Henry Shamala v Republic [2019] KEHC 4600 (KLR) | Sexual Offences | Esheria

Henry Shamala v Republic [2019] KEHC 4600 (KLR)

Full Case Text

REPUBLIC OF KENYA

IN THE HIGH COURT OF KENYA

AT KAKAMEGA

CRIMINAL APPEAL NO. 21 OF 2018

HENRY SHAMALA........................................APPELLANT

VERSUS

REPUBLIC....................................................RESPONDENT

(Being an appeal from the judgment, conviction and sentence of Hon. M. I. Moranga– SRM

delivered on 26th June, 2011 in the Chief Magistrate’s Court at Kakamega

in Criminal Case No. 2119 of 2009, Republic vs Henry Shamalla)

JUDGMENT

1. The appellant has appealed against his conviction and sentence of life imprisonment in respect of the offence of incest contrary to section 20 (1) Sexual Offences Act No. 3 of 2006.

2.  The state has supported both the conviction and sentence.

3.  In this court the appellant has raised 2 grounds of appeal in his petition.
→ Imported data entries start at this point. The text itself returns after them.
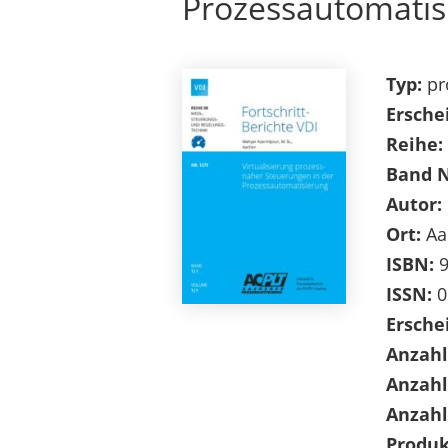
Prozessautomatis
Typ:
pr
Ersche
Reihe:
Band 
Autor:
Ort:
Aa
ISBN:
9
ISSN:
0
Ersche
Anzahl
Anzahl
Anzahl
Produk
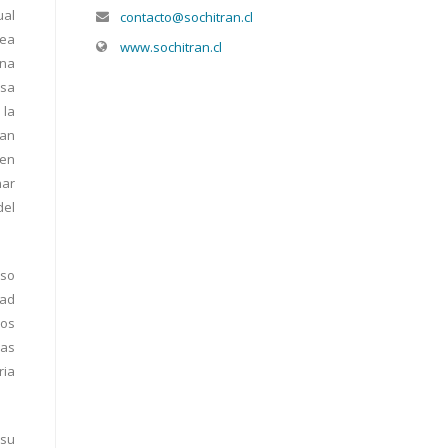
ual
contacto@sochitran.cl
sea
www.sochitran.cl
una
esa
 la
dan
 en
nar
del
eso
dad
sos
las
ria
 su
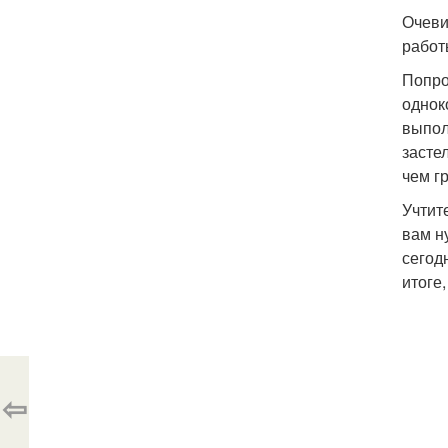
Очеви
работ
Попро
однок
выпол
засте
чем г
Учтит
вам н
сегод
итоге
⇦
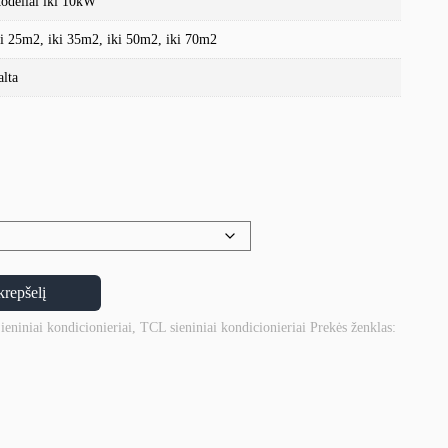
odeliai iki 10kW
ki 25m2, iki 35m2, iki 50m2, iki 70m2
alta
krepšelį
ieniniai kondicionieriai
,
TCL sieniniai kondicionieriai
Prekės ženklas:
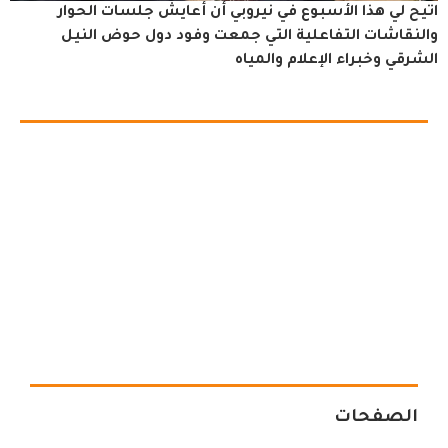
اتيح لي هذا الأسبوع في نيروبي أن أعايش جلسات الحوار
والنقاشات التفاعلية التي جمعت وفود دول حوض النيل
الشرقي وخبراء الإعلام والمياه
الصفحات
4.  In ground one (1) he has faulted the trial court in failing to find that there was along existing family grudge between the family of the appellant and that of the complainant.  In this regard, the sworn evidence of the appellant was that he had no grudge against the parents of the complainant (PW1).  The mother of the complainant namely CN (the initials of her name) testified that on 4th January, 2009 at around 2. 00 p.m. she was at her home.  While there RM (PW2) who was her sister in law, went to the house of PW3.  RM (PW2) handed to her a sugar cane which the victim had given to her.  It was also the evidence of PW3 that her daughter (PW1) was born on 17th December, 1999, a matter in respect of which she produced a baptismal card as exhibit 7.  The complainant was taken for medical examination.  She was examined by Kennedy Njaya (PW5).  Upon examination he found laceration in the minor labia and majora labia.  He also found spermatozoa in the complainant’s vagina.  Finally he found her hymen to be partially perforated.

5.  Furthermore, PW3 testified that she did not have any differences with the appellant.  She also testified that the appellant is her brother in law.

6.  The issue of existence of a grudge was only brought up by Monicah Shamalla (DW2), who is the wife of the appellant.  It was the evidence of DW2 that the complainant was mentally disturbed (mad) a matter in respect of which she was treated traditionally and in the hospital.  DW3, Aggrey Lulykha Noahali testified that there was a land dispute between their family and that of complainant.

7.  It’s clear from the defence evidence that the evidence of the appellant materially contradicted that of his wife and brother in respect of the grudge between their family and that of the complainant.

8.  The trial court heard and saw the prosecution and defence witnesses testify.  After observing their demeanor it believed the evidence of prosecution witnesses.  It found the defence evidence to be incredible.

9.  This is a first appeal.  As a first appeal court, I have independently re-assessed the entire evidence.  As a result, I find that the conviction of the appellant was based on sound evidence.  I therefore dismiss his appeal against conviction.

10.  As regard sentence, the trial court wrongly found it has no discretion other than to impose a life imprisonment.  In view of the Supreme Court decision in Francis Muruatetu & Another (2017) eKLR the court had a discretion to impose any other suitable sentence.  I am therefore entitled to interfere with the discretion of the trial court in that regard.

11.  After considering the aggravating and mitigating factors, I find that the proper sentence is one of twenty (20) years imprisonment, which the appellant now has to serve.

Judgment signed, dated and delivered in open court at Kakamega this 5th day of September, 2019.

In the presence of the appellant and Ms. Rotich for the State.